Genre: Literary Fiction
Published: Pan MacMillan, April 2020
My Rating: 5/5 stars
"There are so many ways to haunt a person, or a life"
Ever since its announcement back in 2019, The Glass Hotel has been one of my most anticipated novels of 2020. As the successor to Station Eleven, one of my top 3 all-time favourite novels, it was also doomed from the start. I was inevitably going to compare the two, one of them was going to come up short and there was going to be disappointment either way. Somehow, none of that happened. Emily St. John Mandel did something extraordinary here: she wrote something different enough to be its own entity, free of comparison, yet similar enough in its core qualities that her audience can love both equally. If you think that sounds vague: please bear with me, this is going to make sense in a moment…
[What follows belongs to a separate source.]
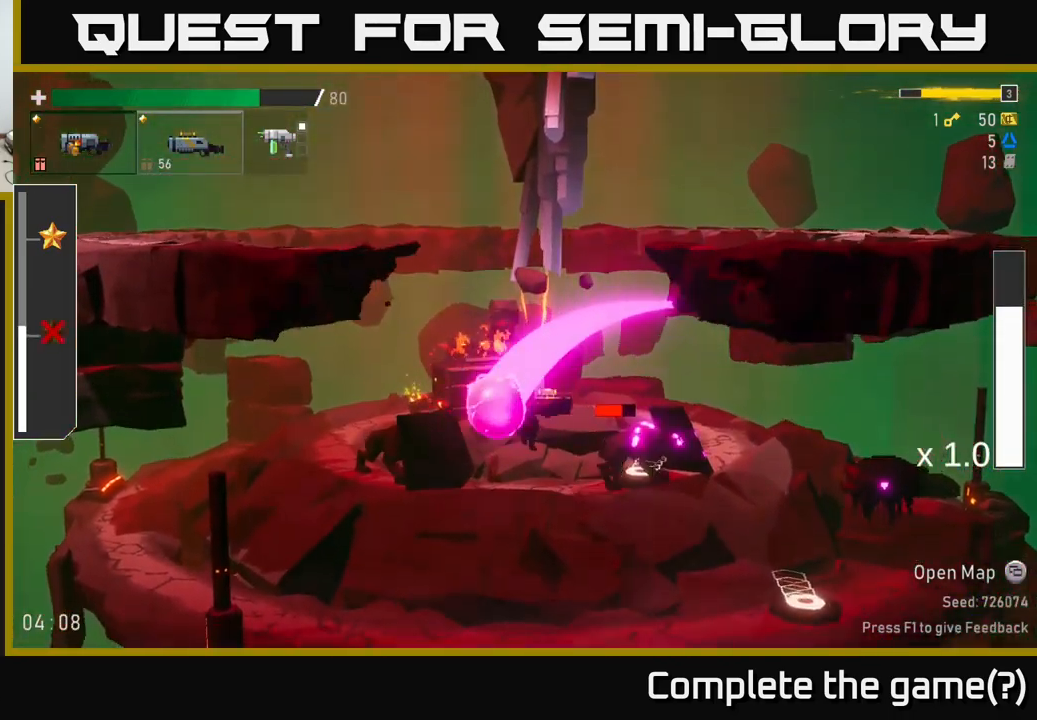
Gameplay with a controller (Xbox layout); each line is a JSON object with the inputs held at the frame after it (dt_ms = milliseconds from this image to that frame). "events" lists button and stick changes between this image and that frame as [ms after this image, input, new state], when the widget could be followed in between. Not read: L3.
{"dt_ms": 500, "buttons": ["R2"], "left_stick": "center", "right_stick": "center", "events": [[133, "R2", "down"], [233, "R2", "up"], [500, "R2", "down"]]}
Story: The story of The Glass Hotel starts off on a seemingly unremarkable night in the titular hotel, a few years before the start of the financial crisis of 2008. The rich hotel owner and investment protegee Jonathan Alkaitis makes an offer to the young bartending woman Vincent, which throws her into a world she’s never known before. Vincent's half-brother, Paul, scrawls a note on the windowed wall of the hotel: "Why don't you swallow broken glass". Hotel guest Leon Prevant, executive of a shipping company, sees the message and is shaken to the core, even though it wasn’t meant for him… We follow these characters, and the way their lives come together and drift apart over the following years, spinning a tale of greed, financial- and moral ruin, regrets for what might have been and the haunting ghosts of the past.
Quietly brilliant
I could talk for hours about everything this book does just perfect. The depth of the characters, the superb writing style… The way the narrative meanders like a river at times, but pulls together to a perfect circle in the end. The wonderful, nonintrusive way the counterlife is interwoven into reality… Yet none of that capture that “St. John Mandel-signature”: that thing or feeling she does better than anyone else. That feeling is the quiet surrounding disaster. Whether it be the 2008 financial crisis or the fictional pandemic of Station Eleven, both are disaster novels at their core. Yet instead of falling prey to the sensationalism of collapsing buildings or bankers hurling themselves to their deaths from office windows, we narrow in on those silent moments of contemplation among them. Everybody who’s ever experienced personal tragedy will recognize these moments, where disaster isn’t a storm but a whisper. Where you find yourself sort of desensitizing and asking how it’s possible that the world is still turning while everything is falling apart. The Glass Hotel and Station Eleven are two sides of that same coin; different but equal, and linked by those silent moments. Where Station Eleven focussed more on the strange beauty in those moments, The Glass Hotel lingers on the despair and insecurity, and the haunting realisation that things will never be as they used to be. The fact that the protagonists are at times literally haunted by figments of their past beautifully translates that. Despite the subjectmatter, Station Eleven felt like the lighter novel of the two, and after finishing The Glass Hotel I was left feeling solemn but in the best way possible.
If you were to ask me to pick a favourite book by this author, I’d have to go with Station Eleven, because I adored that undertone of hope. If you ask me to pick her best book, I couldn’t give you an answer. My preference is purely personal to my experiences. In a counterlife, The Glass Hotel might have been my all-time favourite book. In this life however, I’m glad I don’t have to choose, and can simply celebrate that Emily St. John Mandel proudly holds her place as one the best authors of her time, in my eyes.